Most Emerging Stocks Rise on China While Rupiah Tumbles

Most emerging-market stocks advanced, led by industrial and technology companies, amid speculation China’s economy is stabilizing. Indonesia’s rupiah retreated to the weakest level in more than four years.

The MSCI Emerging Markets Index was little changed at 932.78 as 412 stocks rose, while 344 fell. Citic Securities Co. paced gains in Chinese brokerages after the Shanghai Stock Exchange said it is considering a change in settlement rules. Russia’s Micex Index erased an earlier rally as the nation cut its 2013 growth forecast. The rupiah declined amid concern policy makers’ steps to boost dollar supply are insufficient.

Credit Suisse Group AG and Deutsche Bank AG increased their economic forecasts for China in the past week as data from manufacturing to exports indicated the world’s second-biggest economy is strengthening after a two-quarter slowdown. Concern that tension between the U.S. and Syria will escalate grew after Secretary of State John Kerry said President Barack Obama will hold Syria’s government accountable for using chemical weapons.

“The transition in the type of growth, from construction and industrial to more domestic demand, is a pretty massive shift, and I’m amazed China is beginning to pull that off,” said Doug Ramsey, the Minneapolis-based chief investment officer of Leuthold Group LLC, whose firm oversees $1.7 billion. He spoke in a phone interview. “Just given the values that have been created, I think emerging-market stocks are going to be winners in the next market up-cycle.”

Emerging ETF

The gauge of developing nations is trading at 9.9 times estimated earnings, below the valuation of developed markets of 13.7. The iShares MSCI Emerging Markets Index exchange-traded fund dropped 1.1 percent to $38.23. The Chicago Board Options Exchange Emerging Markets ETF Volatility Index, a measure of options prices on the fund and expectations of price swings, jumped 8.7 percent to 25.25.

Brazil’s Ibovespa declined as Rossi Residencial SA led declines in homebuilders. The real weakened 1.3 percent on speculation that the central bank’s $60 billion program may be insufficient to stem the currency’s slide.

The Micex Index (INDEXCF) dropped 0.4 percent in Moscow, erasing an earlier advance of as much as 0.8 percent. Russia reduced this year’s growth estimate to 1.8 percent from 2.4 percent, Deputy Economy Minister Andrey Klepach said by phone today. OAO Uralkali tumbled after the company’s chief executive officer was detained in Belarus.

The Borsa Istanbul National 100 Index snapped a five-day slump as Turkiye Garanti Bankasi AS and Akbank TAS added more than 2 percent. The Turkish lira touched the weakest level on record as the central bank provided funds to banks at its benchmark 4.5 percent rate for the first time in six days.

Chinese Stocks

The Shanghai Composite Index rose 1.9 percent. Citic Securities and Haitong Securities Co. jumped more than 5 percent after the Shanghai Stock Exchange said it is considering a change in settlement rules that would allow investors to buy and sell a stock on the same day.

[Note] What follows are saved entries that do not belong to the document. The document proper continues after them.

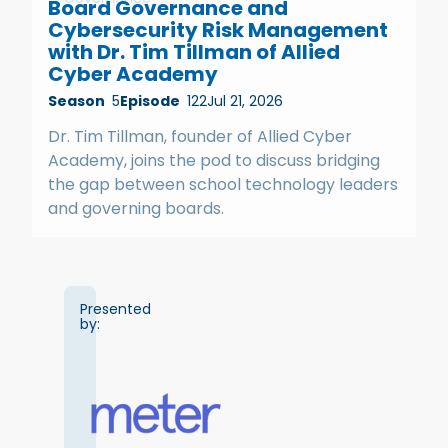
Board Governance and
Cybersecurity Risk Management
with Dr. Tim Tillman of Allied
Cyber Academy
Season
5
Episode
122
Jul 21, 2026
Dr. Tim Tillman, founder of Allied Cyber
Academy, joins the pod to discuss bridging
the gap between school technology leaders
and governing boards.
Presented
by:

Most Indian stocks rose as producers of capital goods and software companies advanced. Bharat Heavy Electricals Ltd. (BHEL) rallied for the fourth day, helping a gauge of machinery producers to its biggest three-day climb in about two months. The rupee fell the most in a week on concern slowing economic growth will make it tougher to attract investment as the U.S. prepares to rein in stimulus.

The rupiah slid 0.6 percent to 10,848 per dollar as of 4 p.m. in Jakarta, after earlier reaching 10,883, the weakest level since April 2009, according to prices from local banks.

The premium investors demand to own emerging-market debt over U.S. Treasuries rose 0.02 percentage point to 347 basis points, according to JPMorgan Chase & Co.